Can you render every line of the listing below as a JSON list of strings, one string per line, with blank lines omitted and the pictures left out?
•••••
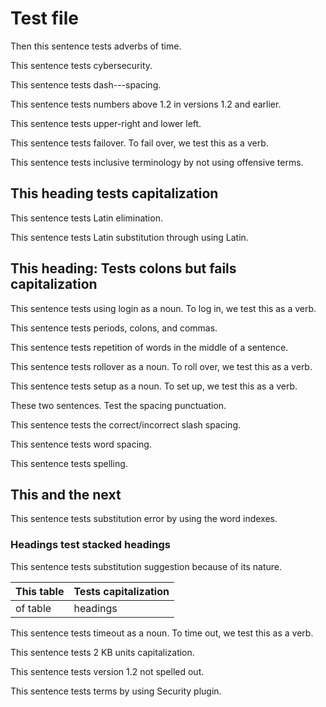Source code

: # Test file

Then this sentence tests adverbs of time.

This sentence tests cybersecurity.

This sentence tests dash---spacing.

This sentence tests numbers above 1.2 in versions 1.2 and earlier.

This sentence tests upper-right and lower left.

This sentence tests failover. To fail over, we test this as a verb.

This sentence tests inclusive terminology by not using offensive terms.

## This heading tests capitalization

This sentence tests Latin elimination.

This sentence tests Latin substitution through using Latin.

## This heading: Tests colons but fails capitalization

This sentence tests using login as a noun. To log in, we test this as a verb.

This sentence tests periods, colons, and commas.

This sentence tests repetition of words in the middle of a sentence.

This sentence tests rollover as a noun. To roll over, we test this as a verb.

This sentence tests setup as a noun. To set up, we test this as a verb.

These two sentences. Test the spacing punctuation.

This sentence tests the correct/incorrect slash spacing.

This sentence tests word spacing.

This sentence tests spelling.

## This and the next

This sentence tests substitution error by using the word indexes.

### Headings test stacked headings

This sentence tests substitution suggestion because of its nature.

This table | Tests capitalization
:--- | :---
of table | headings

This sentence tests timeout as a noun. To time out, we test this as a verb.

This sentence tests 2 KB units capitalization.

This sentence tests version 1.2 not spelled out.

This sentence tests terms by using Security plugin.
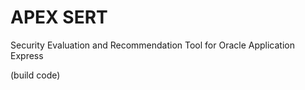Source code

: # APEX SERT
Security Evaluation and Recommendation Tool for Oracle Application Express

(build code)

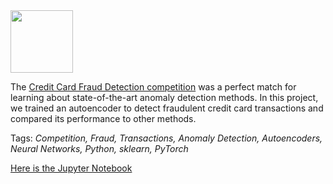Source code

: <img width=100 src="https://www.debt.org/wp-content/uploads/2012/12/Credit-Card.gif"/>

The [Credit Card Fraud Detection competition](https://www.kaggle.com/mlg-ulb/creditcardfraud) was a perfect match for learning about state-of-the-art anomaly detection methods. In this project, we trained an autoencoder to detect fraudulent credit card transactions and compared its performance to other methods.

Tags: *Competition, Fraud, Transactions, Anomaly Detection, Autoencoders, Neural Networks, Python, sklearn, PyTorch*

[Here is the Jupyter Notebook](https://nbviewer.jupyter.org/github/polakowo/mlprojects/blob/master/credit-card-fraud-detection/credit-card-fraud-detection.ipynb)
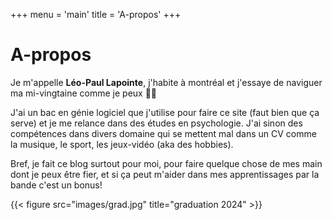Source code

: +++
menu = 'main'
title = 'A-propos'
+++

# A-propos
Je m'appelle **Léo-Paul Lapointe**, j'habite à montréal et j'essaye de naviguer ma mi-vingtaine comme je peux 😵‍💫

J'ai un bac en génie logiciel que j'utilise pour faire ce site (faut bien que ça serve) et je me relance dans des études en psychologie.
J'ai sinon des compétences dans divers domaine qui se mettent mal dans un CV comme la musique, le sport, les jeux-vidéo (aka des hobbies).

Bref, je fait ce blog surtout pour moi, pour faire quelque chose de mes main dont je peux être fier, et si ça peut m'aider dans mes apprentissages
par la bande c'est un bonus!

{{< figure src="images/grad.jpg" title="graduation 2024" >}}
•••••
TASK OUTPUT:
[
  "Source code",
  ": # Test file",
  "Then this sentence tests adverbs of time.",
  "This sentence tests cybersecurity.",
  "This sentence tests dash---spacing.",
  "This sentence tests numbers above 1.2 in versions 1.2 and earlier.",
  "This sentence tests upper-right and lower left.",
  "This sentence tests failover. To fail over, we test this as a verb.",
  "This sentence tests inclusive terminology by not using offensive terms.",
  "## This heading tests capitalization",
  "This sentence tests Latin elimination.",
  "This sentence tests Latin substitution through using Latin.",
  "## This heading: Tests colons but fails capitalization",
  "This sentence tests using login as a noun. To log in, we test this as a verb.",
  "This sentence tests periods, colons, and commas.",
  "This sentence tests repetition of words in the middle of a sentence.",
  "This sentence tests rollover as a noun. To roll over, we test this as a verb.",
  "This sentence tests setup as a noun. To set up, we test this as a verb.",
  "These two sentences. Test the spacing punctuation.",
  "This sentence tests the correct/incorrect slash spacing.",
  "This sentence tests word spacing.",
  "This sentence tests spelling.",
  "## This and the next",
  "This sentence tests substitution error by using the word indexes.",
  "### Headings test stacked headings",
  "This sentence tests substitution suggestion because of its nature.",
  "This table | Tests capitalization",
  ":--- | :---",
  "of table | headings",
  "This sentence tests timeout as a noun. To time out, we test this as a verb.",
  "This sentence tests 2 KB units capitalization.",
  "This sentence tests version 1.2 not spelled out.",
  "This sentence tests terms by using Security plugin.",
  "Source code",
  ": # APEX SERT",
  "Security Evaluation and Recommendation Tool for Oracle Application Express",
  "(build code)",
  "Source code",
  ": <img width=100 src=\"https://www.debt.org/wp-content/uploads/2012/12/Credit-Card.gif\"/>",
  "The [Credit Card Fraud Detection competition](https://www.kaggle.com/mlg-ulb/creditcardfraud) was a perfect match for learning about state-of-the-art anomaly detection methods. In this project, we trained an autoencoder to detect fraudulent credit card transactions and compared its performance to other methods.",
  "Tags: *Competition, Fraud, Transactions, Anomaly Detection, Autoencoders, Neural Networks, Python, sklearn, PyTorch*",
  "[Here is the Jupyter Notebook](https://nbviewer.jupyter.org/github/polakowo/mlprojects/blob/master/credit-card-fraud-detection/credit-card-fraud-detection.ipynb)",
  "Source code",
  ": +++",
  "menu = 'main'",
  "title = 'A-propos'",
  "+++",
  "# A-propos",
  "Je m'appelle **Léo-Paul Lapointe**, j'habite à montréal et j'essaye de naviguer ma mi-vingtaine comme je peux 😵‍💫",
  "J'ai un bac en génie logiciel que j'utilise pour faire ce site (faut bien que ça serve) et je me relance dans des études en psychologie.",
  "J'ai sinon des compétences dans divers domaine qui se mettent mal dans un CV comme la musique, le sport, les jeux-vidéo (aka des hobbies).",
  "Bref, je fait ce blog surtout pour moi, pour faire quelque chose de mes main dont je peux être fier, et si ça peut m'aider dans mes apprentissages",
  "par la bande c'est un bonus!",
  "{{< figure src=\"images/grad.jpg\" title=\"graduation 2024\" >}}"
]